Perry Township is one of the fourteen townships of Carroll County, Ohio, United States. As of the 2020 census, the population was 934.

==Geography==
Located in the southern part of the county, it borders the following townships:
- Union Township - north
- Lee Township - northeast
- Loudon Township - east
- Rumley Township, Harrison County - southeast
- North Township, Harrison County - south
- Monroe Township, Harrison County - southwest
- Orange Township - west
- Monroe Township - northwest corner

No municipalities are located in Perry Township.

The offices and maintenance garage are located in the unincorporated community of Perrysville, which was platted in 1835. A post office was established in 1848, and continued until 1954. To distinguish this place from Perrysville in Ashland County, the postal service called the place Lamartine.

==Name and history==
It is one of twenty-six Perry Townships statewide.

The township was originally called "North", but was renamed shortly after the formation of Carroll County.

==Government==

The township is governed by a three-member board of trustees, who are elected in November of odd-numbered years to a four-year term beginning on the following January 1. Two are elected in the year after the presidential election and one is elected in the year before it. There is also an elected township fiscal officer, who serves a four-year term beginning on April 1 of the year after the election, which is held in November of the year before the presidential election.

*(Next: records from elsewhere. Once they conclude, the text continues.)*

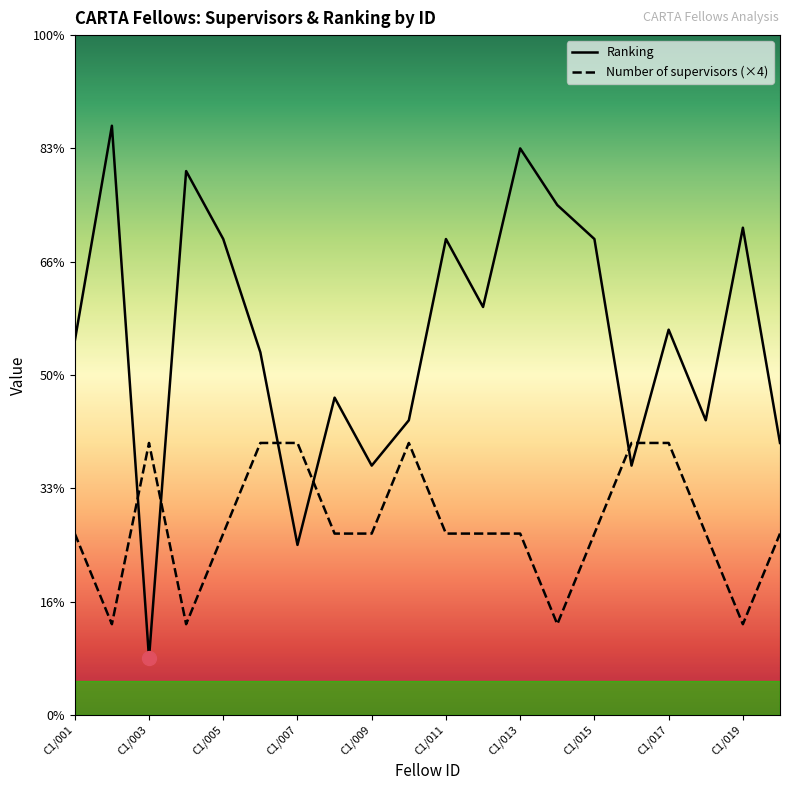

Is it true that Number of supervisors equals 3.7 at C1/018?

False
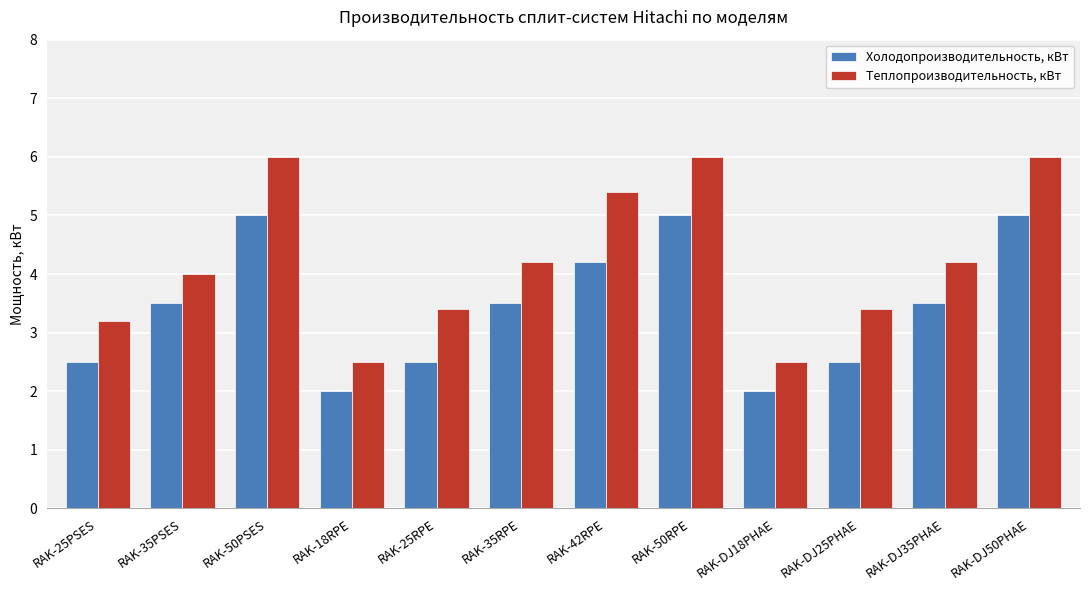

What position from the right is RAK-18RPE?

9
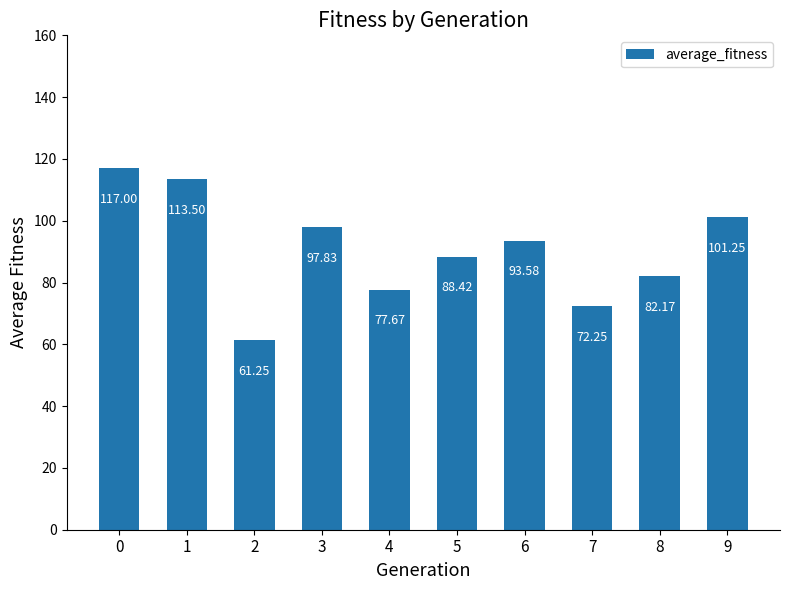

How many series are shown in this chart?

1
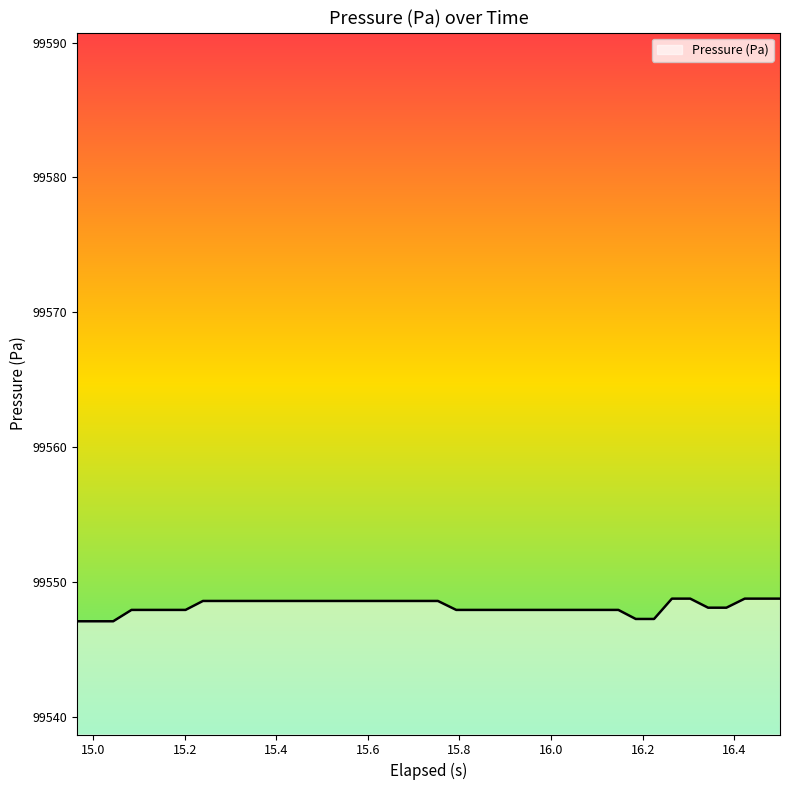

What is the difference between the maximum and second lowest values?

1.7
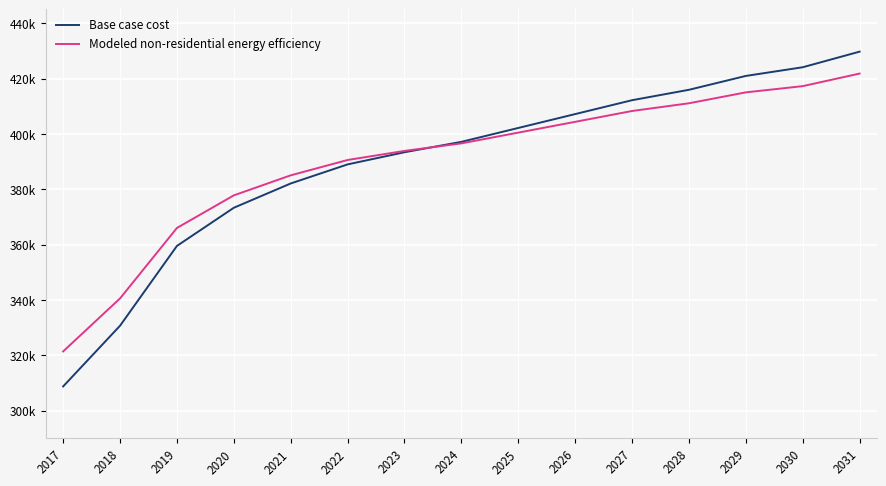

How many intersections are there between Modeled non-residential energy efficiency and Base case cost?

1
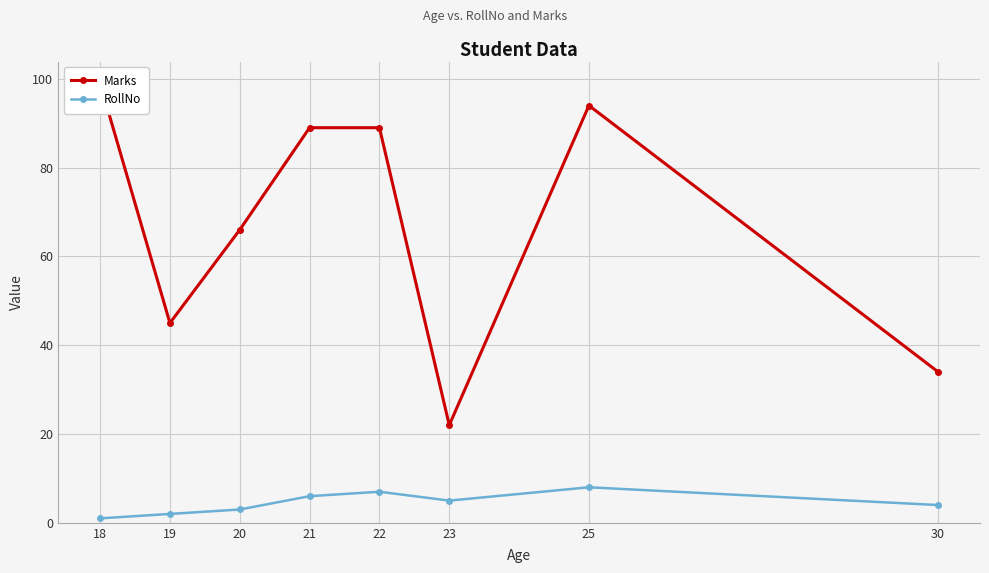

Rank the categories by RollNo value from highest to lowest.

25, 22, 21, 23, 30, 20, 19, 18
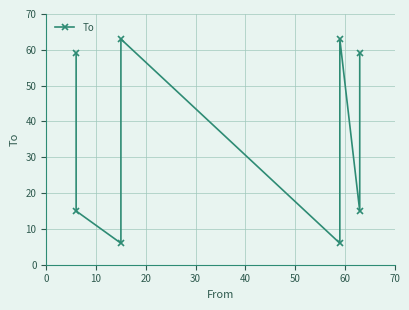

Count the number of values greater than 59.

2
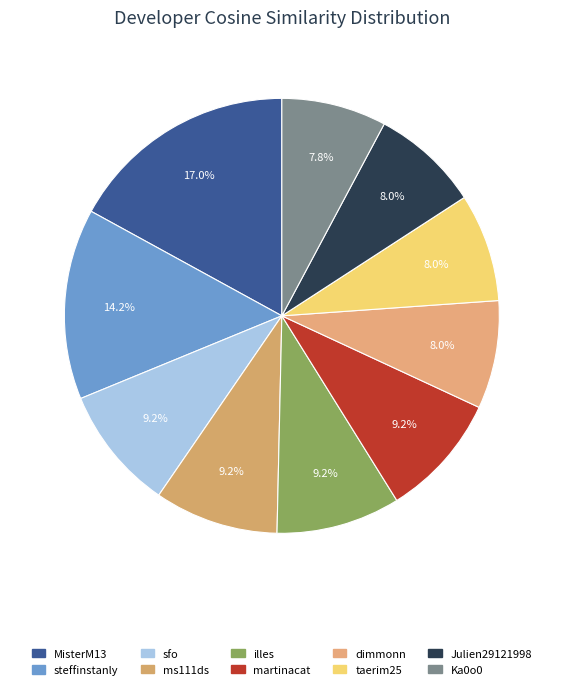

Is there any slice that represents more than half of the pie?

No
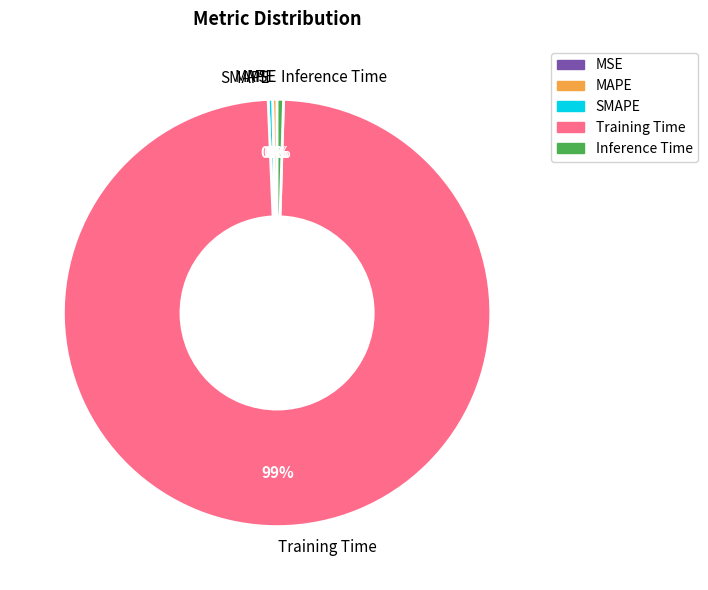

Is there any slice that represents more than half of the pie?

Yes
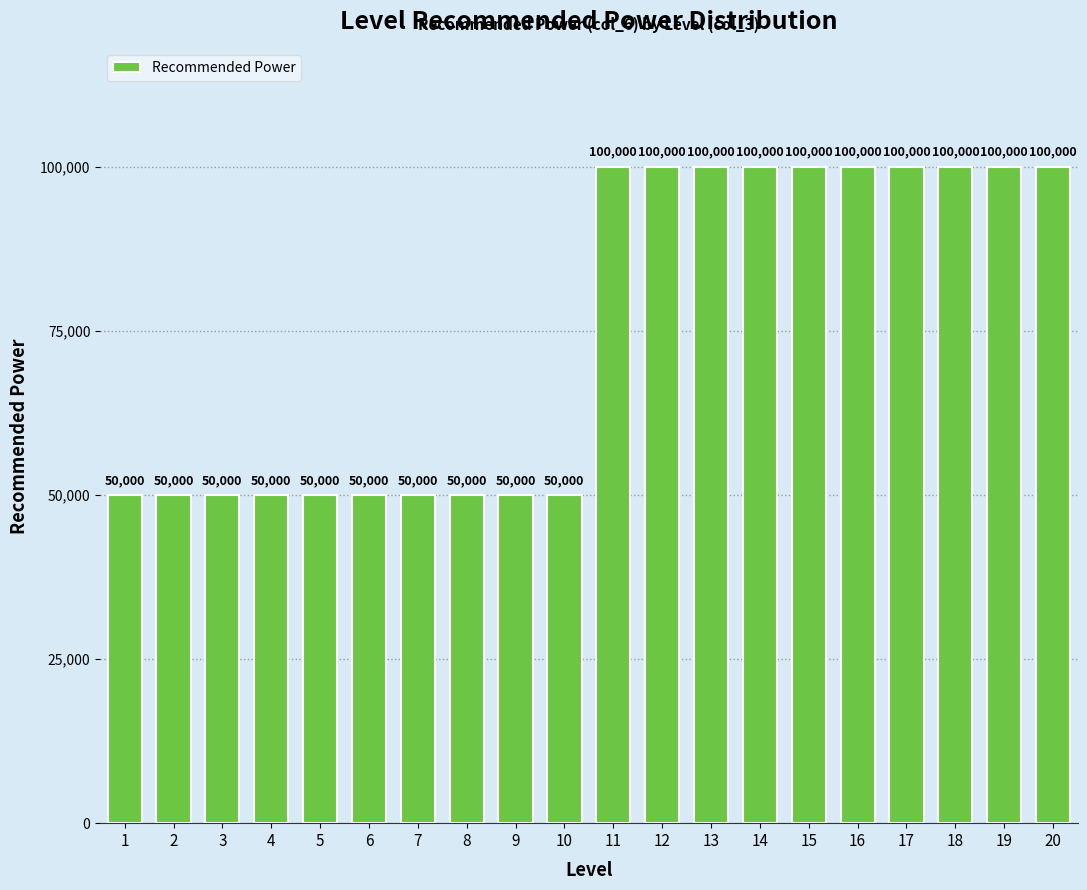

True or false: the data shows 50000 at 5.

True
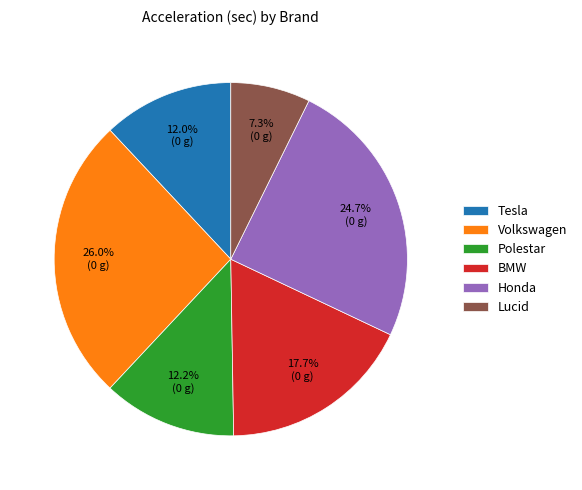

Combined, what portion of the pie is Lucid and Volkswagen?

33.3%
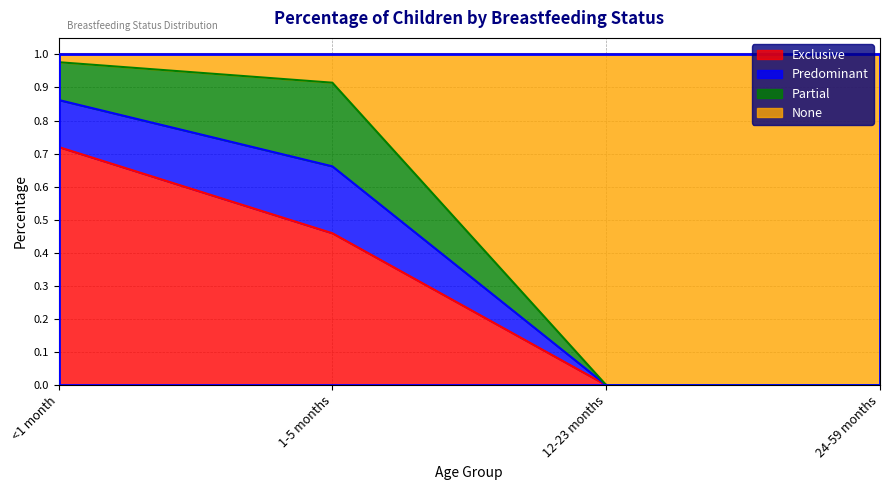

At which label does Exclusive reach its peak?

<1 month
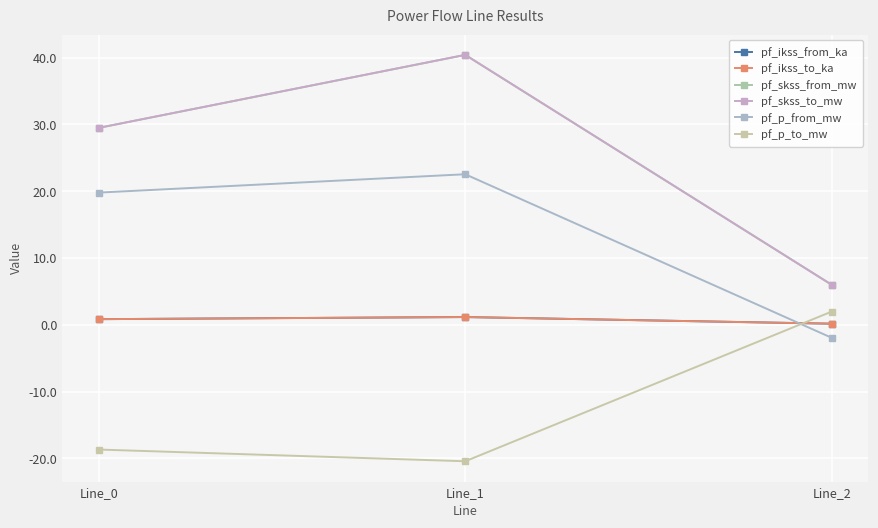

What is the maximum value for pf_skss_from_mw?

40.4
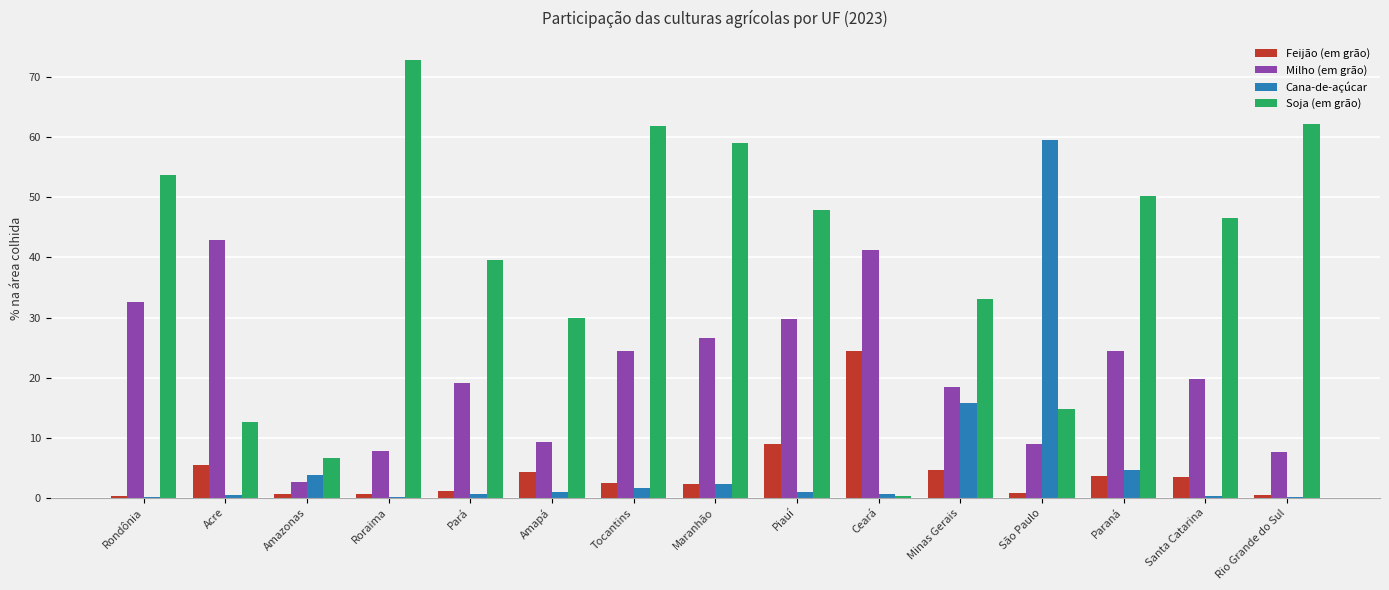

What is the total value across all series at Amapá?

44.4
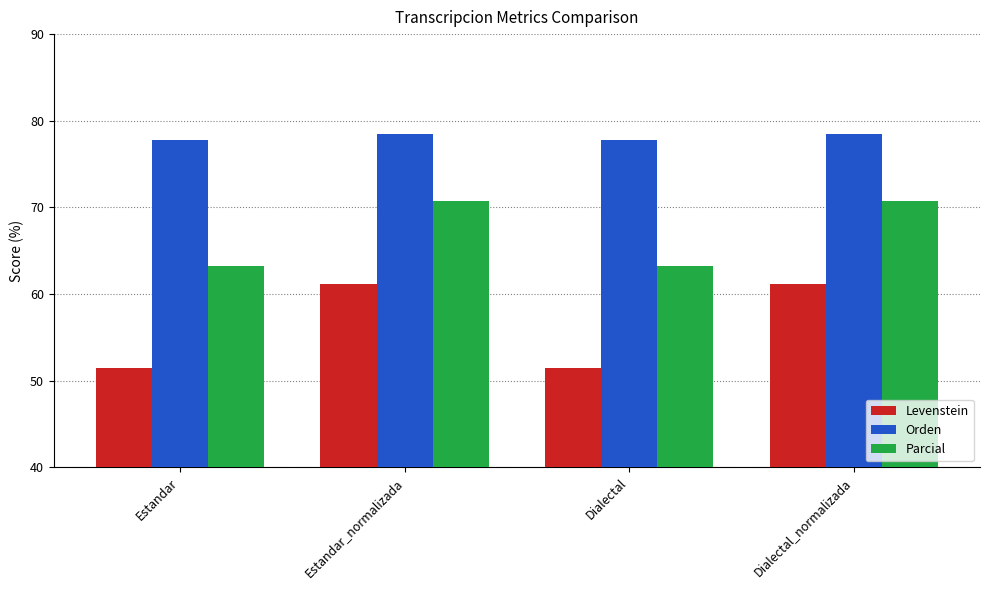

What is the smallest value displayed?

51.5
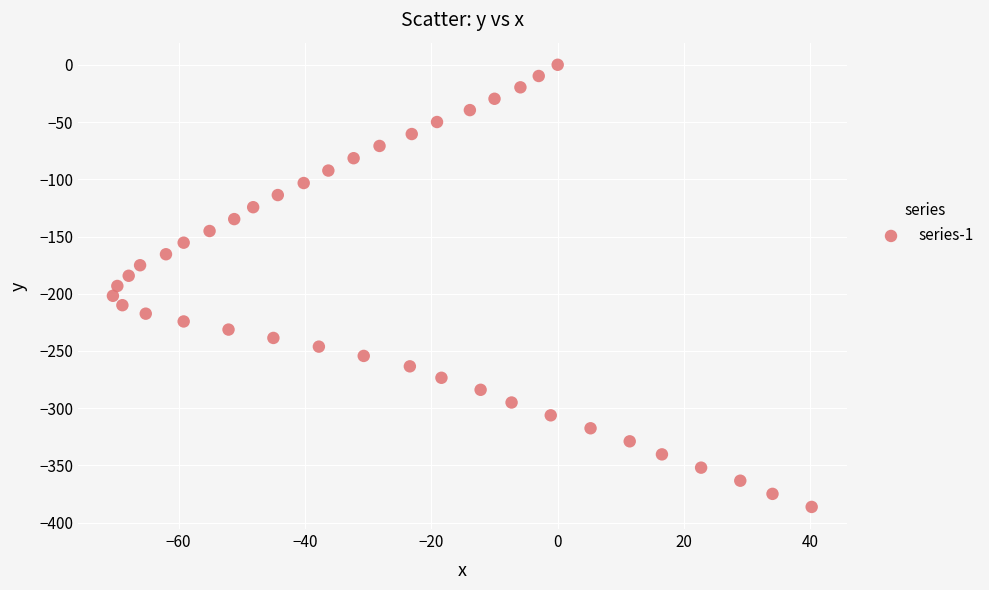

What is the range of X values (max minus min)?

110.6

Vacancies in the fiscal officership or on the board of trustees are filled by the remaining trustees.

Historical population
| Census | Pop. | Note | %± |
|---|---|---|---|
| 1840 | 1,344 |  | — |
| 1850 | 1,277 |  | −5.0% |
| 1860 | 1,060 |  | −17.0% |
| 1870 | 932 |  | −12.1% |
| 1880 | 1,040 |  | 11.6% |
| 1890 | 950 |  | −8.7% |
| 1900 | 825 |  | −13.2% |
| 1910 | 766 |  | −7.2% |
| 1920 | 656 |  | −14.4% |
| 1930 | 617 |  | −5.9% |
| 1940 | 674 |  | 9.2% |
| 1950 | 636 |  | −5.6% |
| 1960 | 693 |  | 9.0% |
| 1970 | 617 |  | −11.0% |
| 1980 | 896 |  | 45.2% |
| 1990 | 912 |  | 1.8% |
| 2000 | 1,022 |  | 12.1% |
| 2010 | 996 |  | −2.5% |
| 2020 | 934 |  | −6.2% |

==Education==
Students attend the Carrollton Exempted Village School District in most of the township.